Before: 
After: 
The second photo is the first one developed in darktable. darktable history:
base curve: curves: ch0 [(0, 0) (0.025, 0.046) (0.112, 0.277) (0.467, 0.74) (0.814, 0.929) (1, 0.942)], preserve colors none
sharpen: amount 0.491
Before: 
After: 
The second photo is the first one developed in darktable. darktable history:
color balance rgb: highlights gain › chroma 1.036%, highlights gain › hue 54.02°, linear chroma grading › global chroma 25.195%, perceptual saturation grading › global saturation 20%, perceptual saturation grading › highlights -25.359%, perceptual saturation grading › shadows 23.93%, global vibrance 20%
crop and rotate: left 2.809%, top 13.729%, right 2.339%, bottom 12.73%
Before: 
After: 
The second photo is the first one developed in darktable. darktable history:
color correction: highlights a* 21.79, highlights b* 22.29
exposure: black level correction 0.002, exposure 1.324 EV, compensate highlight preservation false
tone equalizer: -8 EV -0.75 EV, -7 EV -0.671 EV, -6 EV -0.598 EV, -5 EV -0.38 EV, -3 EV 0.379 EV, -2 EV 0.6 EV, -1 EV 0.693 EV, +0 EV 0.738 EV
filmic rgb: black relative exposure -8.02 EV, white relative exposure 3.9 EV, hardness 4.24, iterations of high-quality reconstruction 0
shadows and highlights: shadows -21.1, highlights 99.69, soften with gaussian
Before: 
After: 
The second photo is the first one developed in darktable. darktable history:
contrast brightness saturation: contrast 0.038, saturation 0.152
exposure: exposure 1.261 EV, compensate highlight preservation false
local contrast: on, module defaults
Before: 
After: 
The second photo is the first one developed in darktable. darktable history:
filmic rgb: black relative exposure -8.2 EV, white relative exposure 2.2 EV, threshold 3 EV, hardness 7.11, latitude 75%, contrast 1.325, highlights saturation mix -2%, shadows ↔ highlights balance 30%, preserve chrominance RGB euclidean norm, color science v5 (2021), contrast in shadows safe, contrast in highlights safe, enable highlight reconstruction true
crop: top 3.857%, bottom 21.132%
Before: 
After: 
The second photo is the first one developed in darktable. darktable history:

☆ ☆ ☆ ☆ ☆ ☆ ☆

▶ [Work to be completed]: Please put the lines above into a Markdown table with two columns, Row and Line, numbering the rows and leaving out any blank lines.

▶ [Response to the exercise]:
| Row | Line |
|---|---|
| 1 | Before:  |
| 2 | After:  |
| 3 | The second photo is the first one developed in darktable. darktable history: |
| 4 | base curve: curves: ch0 [(0, 0) (0.025, 0.046) (0.112, 0.277) (0.467, 0.74) (0.814, 0.929) (1, 0.942)], preserve colors none |
| 5 | sharpen: amount 0.491 |
| 6 | Before:  |
| 7 | After:  |
| 8 | The second photo is the first one developed in darktable. darktable history: |
| 9 | color balance rgb: highlights gain › chroma 1.036%, highlights gain › hue 54.02°, linear chroma grading › global chroma 25.195%, perceptual saturation grading › global saturation 20%, perceptual saturation grading › highlights -25.359%, perceptual saturation grading › shadows 23.93%, global vibrance 20% |
| 10 | crop and rotate: left 2.809%, top 13.729%, right 2.339%, bottom 12.73% |
| 11 | Before:  |
| 12 | After:  |
| 13 | The second photo is the first one developed in darktable. darktable history: |
| 14 | color correction: highlights a* 21.79, highlights b* 22.29 |
| 15 | exposure: black level correction 0.002, exposure 1.324 EV, compensate highlight preservation false |
| 16 | tone equalizer: -8 EV -0.75 EV, -7 EV -0.671 EV, -6 EV -0.598 EV, -5 EV -0.38 EV, -3 EV 0.379 EV, -2 EV 0.6 EV, -1 EV 0.693 EV, +0 EV 0.738 EV |
| 17 | filmic rgb: black relative exposure -8.02 EV, white relative exposure 3.9 EV, hardness 4.24, iterations of high-quality reconstruction 0 |
| 18 | shadows and highlights: shadows -21.1, highlights 99.69, soften with gaussian |
| 19 | Before:  |
| 20 | After:  |
| 21 | The second photo is the first one developed in darktable. darktable history: |
| 22 | contrast brightness saturation: contrast 0.038, saturation 0.152 |
| 23 | exposure: exposure 1.261 EV, compensate highlight preservation false |
| 24 | local contrast: on, module defaults |
| 25 | Before:  |
| 26 | After:  |
| 27 | The second photo is the first one developed in darktable. darktable history: |
| 28 | filmic rgb: black relative exposure -8.2 EV, white relative exposure 2.2 EV, threshold 3 EV, hardness 7.11, latitude 75%, contrast 1.325, highlights saturation mix -2%, shadows ↔ highlights balance 30%, preserve chrominance RGB euclidean norm, color science v5 (2021), contrast in shadows safe, contrast in highlights safe, enable highlight reconstruction true |
| 29 | crop: top 3.857%, bottom 21.132% |
| 30 | Before:  |
| 31 | After:  |
| 32 | The second photo is the first one developed in darktable. darktable history: |